In Central States, Southeast And Southwest Areas Pension Fund v. Auffenberg Ford, Inc., No. 09-2964 (7th Circuit 2011), the plaintiff and its trustee (together the “Fund”) filed suit against the defendant, Auffenberg Ford, Inc. (“Auffenberg”) under ERISA, in order to collect unpaid contributions to the Fund. The Fund is a multiemployer pension plan. The district court granted summary judgment in the Fund’s favor, and Auffenberg appealed. The Seventh Circuit Court found that the terms of the collective bargaining agreement (the “CBA”) between the parties required Auffenberg to make the contributions in question to the Fund, despite oral agreements to the contrary. It therefore affirmed the district court’s decision.

In this case, when negotiating a CBA in 2001, John Green, a union official, orally agreed that Auffenberg’s obligation to contribute to the Fund would end when the CBA expired in five years (in 2006). But this condition was not memorialized in the CBA. Rather, the CBA contained an “evergreen clause”, under which all the terms and provisions of the CBA would remain in effect until a new CBA was negotiated, or until negotiations were terminated. Later, another union official, Scott Alexander, orally agreed that Auffenberg could stop making contributions to the Fund as of April 30, 2006, the day the CBA expired. After some correspondence, in which the Fund was given written notice of this oral agreement, it was agreed that Auffenberg’s obligations to make contributions to the Fund ceased at the end of February 10, 2007. But the Fund brought suit against Auffenberg for contributions for the period starting after April 30, 2006 and ending before the cessation date.

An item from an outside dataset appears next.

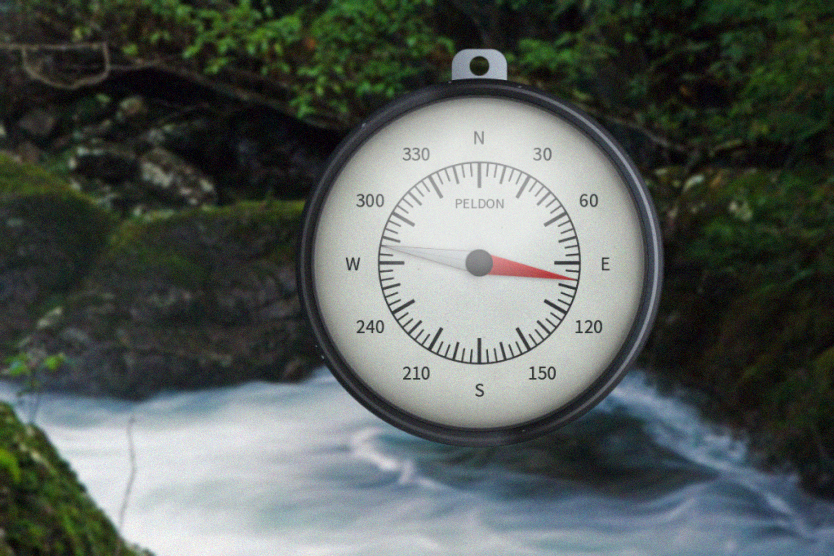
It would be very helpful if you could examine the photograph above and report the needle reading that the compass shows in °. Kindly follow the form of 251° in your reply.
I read 100°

In analyzing this case, the Court said the issue is whether an oral agreement between Auffenberg and a union official to end Auffenberg’s contractual obligation to contribute to the Fund is enforceable, as long as written notice of this oral agreement is given to the Fund. The Court concluded that this agreement is not enforceable. Under ERISA, the terms of an employee benefit plan must be “established and maintained pursuant to a written instrument.” 29 U.S.C. § 1102(a)(1). Also, the Labor Management Relations Act (the “LMRA”) has a similar requirement. Here, the written “evergreen clause” in the 2001 CBA required Auffenberg to continue making contributions to the Fund after the CBA expired and until such time as the parties either entered into a new agreement or terminated negotiations. The LMRA and ERISA prevent a court from giving force to oral understandings between a union and employer that contradict the writings. This obtains even when written notice of the oral agreement is given to the union or its plan.